## PROVIDED RECORDS

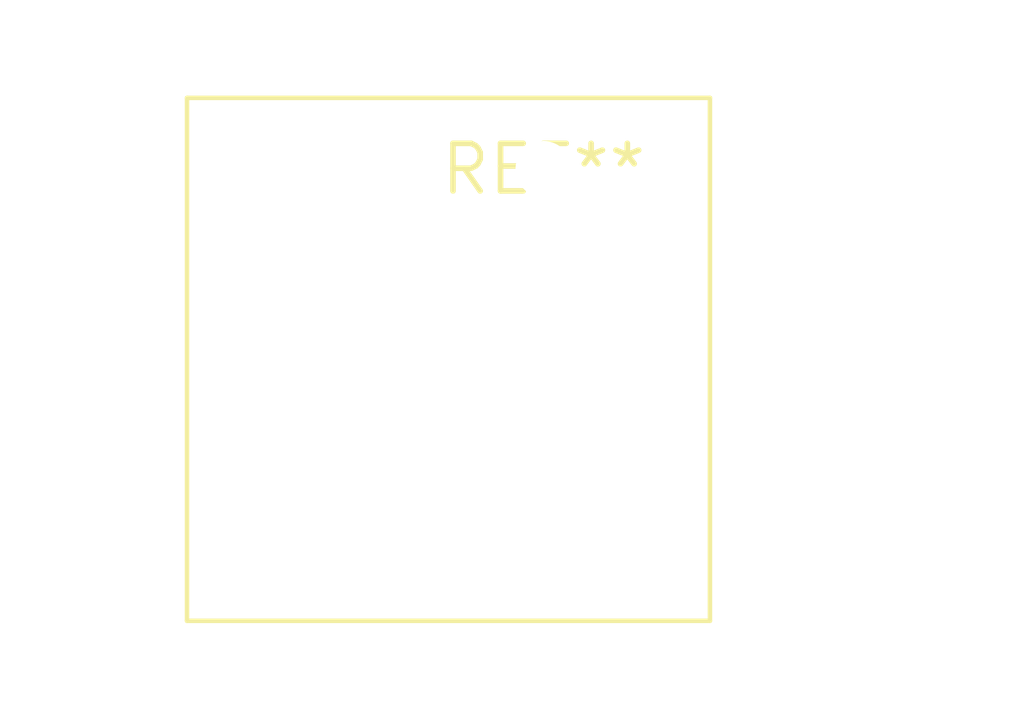
<source format=kicad_pcb>
(kicad_pcb (version 20240108) (generator pcbnew)

  (general
    (thickness 1.6)
  )

  (paper "A4")
  (layers
    (0 "F.Cu" signal)
    (31 "B.Cu" signal)
    (32 "B.Adhes" user "B.Adhesive")
    (33 "F.Adhes" user "F.Adhesive")
    (34 "B.Paste" user)
    (35 "F.Paste" user)
    (36 "B.SilkS" user "B.Silkscreen")
    (37 "F.SilkS" user "F.Silkscreen")
    (38 "B.Mask" user)
    (39 "F.Mask" user)
    (40 "Dwgs.User" user "User.Drawings")
    (41 "Cmts.User" user "User.Comments")
    (42 "Eco1.User" user "User.Eco1")
    (43 "Eco2.User" user "User.Eco2")
    (44 "Edge.Cuts" user)
    (45 "Margin" user)
    (46 "B.CrtYd" user "B.Courtyard")
    (47 "F.CrtYd" user "F.Courtyard")
    (48 "B.Fab" user)
    (49 "F.Fab" user)
    (50 "User.1" user)
    (51 "User.2" user)
    (52 "User.3" user)
    (53 "User.4" user)
    (54 "User.5" user)
    (55 "User.6" user)
    (56 "User.7" user)
    (57 "User.8" user)
    (58 "User.9" user)
  )

  (setup
    (pad_to_mask_clearance 0)
    (pcbplotparams
      (layerselection 0x00010fc_ffffffff)
      (plot_on_all_layers_selection 0x0000000_00000000)
      (disableapertmacros false)
      (usegerberextensions false)
      (usegerberattributes false)
      (usegerberadvancedattributes false)
      (creategerberjobfile false)
      (dashed_line_dash_ratio 12.000000)
      (dashed_line_gap_ratio 3.000000)
      (svgprecision 4)
      (plotframeref false)
      (viasonmask false)
      (mode 1)
      (useauxorigin false)
      (hpglpennumber 1)
      (hpglpenspeed 20)
      (hpglpendiameter 15.000000)
      (dxfpolygonmode false)
      (dxfimperialunits false)
      (dxfusepcbnewfont false)
      (psnegative false)
      (psa4output false)
      (plotreference false)
      (plotvalue false)
      (plotinvisibletext false)
      (sketchpadsonfab false)
      (subtractmaskfromsilk false)
      (outputformat 1)
      (mirror false)
      (drillshape 1)
      (scaleselection 1)
      (outputdirectory "")
    )
  )

  (net 0 "")

  (footprint "SW_Cherry_MX_1.25u_Plate" (layer "F.Cu") (at 0 0))

)

</source>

## DIRECTIONS FOR THIS TASK
Each line in the entries above, starting at the line with "(pcbplotparams" and ending at the line with "(creategerberjobfile false)", is to be printed exactly, and only those lines.

## WRITTEN REPLY
    (pcbplotparams
      (layerselection 0x00010fc_ffffffff)
      (plot_on_all_layers_selection 0x0000000_00000000)
      (disableapertmacros false)
      (usegerberextensions false)
      (usegerberattributes false)
      (usegerberadvancedattributes false)
      (creategerberjobfile false)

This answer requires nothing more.